Un altro grande problema è che queste importazioni massicce comportano uno scarso controllo dei pool genetici con il conseguente rischio di inquinamento del genoma dell’ape nera, che ad oggi è il tipo di ape più adatto alle condizioni della Francia. “Abbiamo pochissimo controllo sulla genetica delle api”, continua Garnery. “Anche se c’è effettivamente una sola regina per alveare, da cui discendono tutte le operaie, essa viene fecondata da 15-20 maschi alla volta! In queste condizioni, è difficile garantire la selezione, al contrario di quanto avviene, per esempio, nelle piante e negli animali domestici.”

Di conseguenza, gli apicoltori non sono più sicuri se i loro alveari contengono api nere, api italiane, api greche o ibridi di più specie. “Ecco perché è essenziale garantire la conservazione e lo sviluppo sostenibile di ogni sottospecie di ape da miele, e delle api nere in particolare”, conclude Garnery. Oltre alle misure di conservazione, il ricercatore si spinge a suggerire che i conservatori francesi di api nere producano regine su scala il più possibile “industriale”, lavorando per esempio a stretto contatto con gli apicoltori professionisti per offrire a quelli francesi un’alternativa alle regine italiane e greche, contribuendo così attivamente a rovesciare le sorti delle colonie di api francesi.

Note a piè di pagina

  • 1. Conservatoire de l’abeille noire d’Île-de-France. www.abeille-noire.org
  • 2. Laboratoire évolution génomes comportement écologie (CNRS / Université Paris-Saclay / IRD).
  • 3. Centre d’études biologique de Chizé.
  • 4. Institut national de la recherche agronomique.
  • 5. Institut Technique et Scientifique de l’Apiculture et de la Pollinisation-Institut de l’abeille.
  • 6. L’area di lavoro “Plaine & Val de Sèvre” è una pianura cerealicola a sud di Niort.
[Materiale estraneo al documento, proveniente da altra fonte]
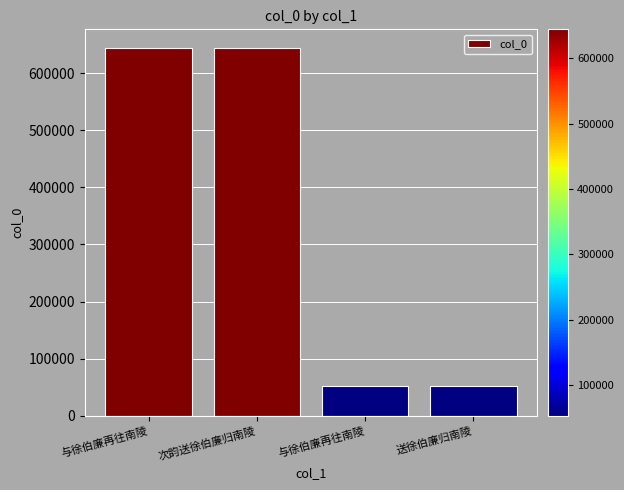

Which label corresponds to the smallest value in the chart?

与徐伯廉再往南陵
Ospita circa 450 aziende agricole e il suo scopo è quello di studiare il rapporto tra agricoltura e biodiversità.
  • 7. Laboratoire Microorganismes : Génome et Environnement (CNRS / Université d’Auvergne / Université Blaise-Pascal).
  • 8. In Francia, i focolai di covata sporca americana devono essere dichiarati alle autorità e l’intero alveare deve essere distrutto.
  • 9. La specie delle api mellifere, Apis mellifera, comprende 26 sottospecie, tra cui le api nere (Apis mellifera mellifera) che popolano la zona dai Pirenei alla Scandinavia, così come le api italiane, le api greche, diversi tipi di api africane e le api orientali (Medio Oriente), tra le altre.